To this day, I have no idea where that fried chicken came from. And although I wanted to eat it right then and there, I just ate the grapes and chips at lunch that day. (I ate the fried chicken after school when all of my friends had gone home).
I’m still the same girl I was before February 1.
In 5th grade, we had a Cultural Day and my grandma surprised me with two outfits made from Kente cloth. She figured I could wear one for Cultural Day and could wear the other to church during Black History Month. Both of the outfits were beautiful and the colors were almost magical. I looked at myself in the mirror and felt almost like a princess.
But I didn’t want to wear them to school. I didn’t want to disappoint her. But I didn’t want to wear the outfit to school. I eventually went to school in my beautiful outfit one day.
All the teachers (even the ones who hated me) were ready to bow to me as if I were royalty, my peers looked at me like I was wearing some hard to find Halloween costume, and I received the highest grade on my Cultural Day report. But despite my extensive research and decent delivery (my grandma made me practice until 11 pm the night prior), my classmates still asked truly bizarre questions.
“What country in Africa is your family from?”
“Your guess is as good as mine.”
“Do you wear that on weekends normally?”
“No, on Saturdays I wear a soccer uniform most of the day. On Sundays, I wear a church dress.” I got in trouble a lot in elementary school for my “sassy comebacks”.
Only 10 more days and this month will be over.
Days after Cultural Day, a little kindergartner came up to me, grabbed my hand, and looked intensely at my skin.
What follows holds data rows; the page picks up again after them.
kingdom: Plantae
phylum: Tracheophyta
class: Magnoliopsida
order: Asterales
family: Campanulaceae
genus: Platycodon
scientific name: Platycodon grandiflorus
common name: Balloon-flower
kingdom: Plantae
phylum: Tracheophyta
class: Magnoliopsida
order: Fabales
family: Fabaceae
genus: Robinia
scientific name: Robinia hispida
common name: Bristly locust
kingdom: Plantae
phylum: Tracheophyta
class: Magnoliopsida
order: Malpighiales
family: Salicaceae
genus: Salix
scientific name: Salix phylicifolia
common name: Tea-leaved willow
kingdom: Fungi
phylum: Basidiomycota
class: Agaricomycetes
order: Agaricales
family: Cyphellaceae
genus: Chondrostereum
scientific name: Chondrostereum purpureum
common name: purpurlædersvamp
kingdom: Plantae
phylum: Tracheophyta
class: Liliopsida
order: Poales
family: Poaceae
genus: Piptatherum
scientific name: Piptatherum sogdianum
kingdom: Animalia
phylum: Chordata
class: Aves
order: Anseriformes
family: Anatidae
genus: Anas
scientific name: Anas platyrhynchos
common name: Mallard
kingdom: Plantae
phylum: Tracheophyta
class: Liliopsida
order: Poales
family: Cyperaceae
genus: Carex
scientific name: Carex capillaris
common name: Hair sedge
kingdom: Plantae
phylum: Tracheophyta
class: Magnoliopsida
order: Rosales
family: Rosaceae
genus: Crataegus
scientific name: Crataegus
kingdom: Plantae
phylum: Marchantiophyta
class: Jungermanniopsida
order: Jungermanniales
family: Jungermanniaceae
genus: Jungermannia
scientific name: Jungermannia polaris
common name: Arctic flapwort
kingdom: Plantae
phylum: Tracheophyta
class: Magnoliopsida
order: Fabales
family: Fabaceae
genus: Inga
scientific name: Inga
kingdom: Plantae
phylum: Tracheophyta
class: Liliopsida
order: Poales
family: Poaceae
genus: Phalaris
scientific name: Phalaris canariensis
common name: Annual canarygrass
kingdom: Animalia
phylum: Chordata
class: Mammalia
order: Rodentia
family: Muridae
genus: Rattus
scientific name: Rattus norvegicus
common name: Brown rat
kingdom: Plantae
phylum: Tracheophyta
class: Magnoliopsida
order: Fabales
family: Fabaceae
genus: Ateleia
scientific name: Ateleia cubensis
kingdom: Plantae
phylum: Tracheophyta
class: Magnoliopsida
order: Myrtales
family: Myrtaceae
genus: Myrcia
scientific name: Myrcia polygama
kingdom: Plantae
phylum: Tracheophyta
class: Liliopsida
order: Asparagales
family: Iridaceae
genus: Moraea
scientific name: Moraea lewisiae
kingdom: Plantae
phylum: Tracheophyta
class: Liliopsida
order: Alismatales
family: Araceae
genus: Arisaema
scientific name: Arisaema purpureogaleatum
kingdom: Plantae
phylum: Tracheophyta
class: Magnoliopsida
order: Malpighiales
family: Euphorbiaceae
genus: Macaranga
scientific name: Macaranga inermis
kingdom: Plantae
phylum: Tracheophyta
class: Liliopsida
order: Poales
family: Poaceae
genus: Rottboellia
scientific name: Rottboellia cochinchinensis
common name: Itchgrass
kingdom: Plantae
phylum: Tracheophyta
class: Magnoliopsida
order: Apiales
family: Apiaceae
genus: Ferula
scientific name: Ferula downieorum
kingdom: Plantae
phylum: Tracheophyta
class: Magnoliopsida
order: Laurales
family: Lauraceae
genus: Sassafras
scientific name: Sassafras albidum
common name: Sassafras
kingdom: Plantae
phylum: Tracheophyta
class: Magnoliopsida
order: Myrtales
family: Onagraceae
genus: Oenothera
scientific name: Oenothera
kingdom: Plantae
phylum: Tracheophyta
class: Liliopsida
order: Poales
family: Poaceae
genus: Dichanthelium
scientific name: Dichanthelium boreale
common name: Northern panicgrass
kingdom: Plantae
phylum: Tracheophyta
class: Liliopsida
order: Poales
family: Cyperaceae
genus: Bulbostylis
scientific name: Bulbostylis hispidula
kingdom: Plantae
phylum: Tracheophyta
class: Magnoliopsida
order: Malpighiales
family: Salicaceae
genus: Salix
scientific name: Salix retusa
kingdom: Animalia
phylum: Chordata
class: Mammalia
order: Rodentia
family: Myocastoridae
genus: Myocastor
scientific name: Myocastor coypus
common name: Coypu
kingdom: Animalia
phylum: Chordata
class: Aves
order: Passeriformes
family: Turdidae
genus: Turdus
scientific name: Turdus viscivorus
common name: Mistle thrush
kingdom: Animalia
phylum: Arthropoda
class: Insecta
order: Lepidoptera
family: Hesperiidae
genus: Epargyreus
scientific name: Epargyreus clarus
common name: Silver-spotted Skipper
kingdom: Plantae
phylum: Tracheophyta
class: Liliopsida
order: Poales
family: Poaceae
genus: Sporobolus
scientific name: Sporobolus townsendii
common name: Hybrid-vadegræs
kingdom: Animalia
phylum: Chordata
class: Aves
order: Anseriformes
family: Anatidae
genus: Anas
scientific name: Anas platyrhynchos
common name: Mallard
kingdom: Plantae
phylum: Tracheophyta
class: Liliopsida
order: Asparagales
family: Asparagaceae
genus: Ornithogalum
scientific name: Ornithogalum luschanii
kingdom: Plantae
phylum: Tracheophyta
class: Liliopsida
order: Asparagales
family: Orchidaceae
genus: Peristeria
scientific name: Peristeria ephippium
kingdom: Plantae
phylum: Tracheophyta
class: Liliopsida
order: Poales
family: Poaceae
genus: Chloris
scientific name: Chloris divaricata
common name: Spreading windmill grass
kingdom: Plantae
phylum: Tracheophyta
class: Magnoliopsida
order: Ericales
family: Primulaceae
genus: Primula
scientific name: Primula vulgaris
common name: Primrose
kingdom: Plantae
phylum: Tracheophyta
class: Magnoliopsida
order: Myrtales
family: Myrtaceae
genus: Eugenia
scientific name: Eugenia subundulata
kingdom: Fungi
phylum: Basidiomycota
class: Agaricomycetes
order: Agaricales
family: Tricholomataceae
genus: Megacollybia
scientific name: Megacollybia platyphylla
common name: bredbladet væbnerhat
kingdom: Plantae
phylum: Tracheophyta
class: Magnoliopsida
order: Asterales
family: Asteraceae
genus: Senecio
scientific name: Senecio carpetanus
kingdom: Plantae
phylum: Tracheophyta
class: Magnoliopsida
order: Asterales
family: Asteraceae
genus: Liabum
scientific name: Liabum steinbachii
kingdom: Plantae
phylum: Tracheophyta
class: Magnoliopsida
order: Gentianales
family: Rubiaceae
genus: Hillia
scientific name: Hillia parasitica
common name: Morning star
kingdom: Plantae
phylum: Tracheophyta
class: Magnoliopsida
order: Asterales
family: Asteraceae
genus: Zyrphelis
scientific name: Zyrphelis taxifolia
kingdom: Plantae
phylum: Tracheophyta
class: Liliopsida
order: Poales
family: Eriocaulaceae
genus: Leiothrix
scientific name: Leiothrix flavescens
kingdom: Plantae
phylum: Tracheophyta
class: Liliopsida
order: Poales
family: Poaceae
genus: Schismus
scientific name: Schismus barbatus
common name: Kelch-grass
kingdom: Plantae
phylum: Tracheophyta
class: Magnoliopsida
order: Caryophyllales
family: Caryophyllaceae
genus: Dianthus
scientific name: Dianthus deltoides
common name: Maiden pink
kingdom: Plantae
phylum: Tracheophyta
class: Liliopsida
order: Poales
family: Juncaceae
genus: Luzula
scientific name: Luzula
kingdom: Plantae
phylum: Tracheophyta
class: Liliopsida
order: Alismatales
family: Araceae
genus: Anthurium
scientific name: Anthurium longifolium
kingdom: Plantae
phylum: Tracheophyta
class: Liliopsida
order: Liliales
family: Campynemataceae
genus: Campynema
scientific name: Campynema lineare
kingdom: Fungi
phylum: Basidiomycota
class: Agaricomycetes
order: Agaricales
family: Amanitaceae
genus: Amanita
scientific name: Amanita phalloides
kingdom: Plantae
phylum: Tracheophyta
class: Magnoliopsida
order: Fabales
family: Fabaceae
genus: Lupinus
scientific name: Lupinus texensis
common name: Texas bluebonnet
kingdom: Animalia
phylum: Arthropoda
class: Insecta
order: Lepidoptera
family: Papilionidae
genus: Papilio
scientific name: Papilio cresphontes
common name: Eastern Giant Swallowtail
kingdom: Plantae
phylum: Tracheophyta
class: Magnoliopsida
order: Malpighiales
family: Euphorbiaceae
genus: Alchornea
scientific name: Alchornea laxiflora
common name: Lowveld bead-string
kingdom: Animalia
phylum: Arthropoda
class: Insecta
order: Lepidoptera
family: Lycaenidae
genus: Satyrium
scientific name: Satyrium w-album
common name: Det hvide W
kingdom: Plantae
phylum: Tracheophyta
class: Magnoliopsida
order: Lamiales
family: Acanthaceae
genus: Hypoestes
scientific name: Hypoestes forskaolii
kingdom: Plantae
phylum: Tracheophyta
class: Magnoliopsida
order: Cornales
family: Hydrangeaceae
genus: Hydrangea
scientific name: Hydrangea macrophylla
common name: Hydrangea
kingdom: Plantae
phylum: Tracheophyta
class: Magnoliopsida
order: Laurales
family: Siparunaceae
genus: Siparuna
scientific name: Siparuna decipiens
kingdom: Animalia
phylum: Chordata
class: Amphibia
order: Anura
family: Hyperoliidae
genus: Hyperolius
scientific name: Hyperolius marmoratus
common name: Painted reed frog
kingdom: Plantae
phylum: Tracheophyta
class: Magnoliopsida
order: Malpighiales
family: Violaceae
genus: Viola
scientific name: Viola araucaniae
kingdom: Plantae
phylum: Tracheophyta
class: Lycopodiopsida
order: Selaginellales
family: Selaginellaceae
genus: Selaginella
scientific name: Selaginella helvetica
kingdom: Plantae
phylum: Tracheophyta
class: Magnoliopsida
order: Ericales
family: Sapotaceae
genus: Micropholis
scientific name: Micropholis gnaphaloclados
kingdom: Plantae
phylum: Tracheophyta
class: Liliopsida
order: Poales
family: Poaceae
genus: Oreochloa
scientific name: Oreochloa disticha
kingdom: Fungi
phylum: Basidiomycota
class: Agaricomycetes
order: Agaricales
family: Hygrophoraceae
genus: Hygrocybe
Of course, I jerked my hand back, causing the kindergartner to bashfully retract. I had no clue what she was doing.
But, years later, my mom told me of a similar situation at work where a coworker grabbed, examined, and rubbed her hand, probably to see if it felt the same as hers. Did black skin feel like white skin? My mom was a little more diplomatic as she slowly retracted her hand away from the woman but I hope her coworker received an answer to her question.
Black History Month was Awkward but Necessary
As elementary kids, we talked through many uncomfortable moments. It was like many of my white friends had saved up a year’s worth of questions about black people and dumped them on me starting February 1. But we all talked through a lot of the biases and stereotypes, probably passed on to them by their families (who were all very nice to me but wouldn’t dare ask me 90% of the questions their children asked during Black History Month).
We all had our own hidden biases and misconceptions that we attempted to work through in our way. I even remember a few weeks after Christmas, a Korean friend of mine said that her mother had made the best lasagna the night before. I was shocked. I thought, “Wait, Koreans eat lasagna?” Then I thought, “well if I eat lasagna, I guess she can eat lasagna too.”
To grow and recover, we have to be willing to learn from one another. We have to be able to ask uncomfortable questions and be prepared to receive uncomfortable answers. And we may have to deal with uncomfortable situations.
We should call people out on their unconscious bias and also be prepared to be called all. But, ultimately, we all have to be patient with each other. Black History Month is about understanding the past, how it affects the present, and how its legacy can guide the future.
I feel sorry for the children whose parents feel that learning about Black History isn’t important for their children. Because Black History Month isn’t just for Black people. It’s a month where everyone, Black, White, Latino, Asian and Native American, can learn and grow from each other.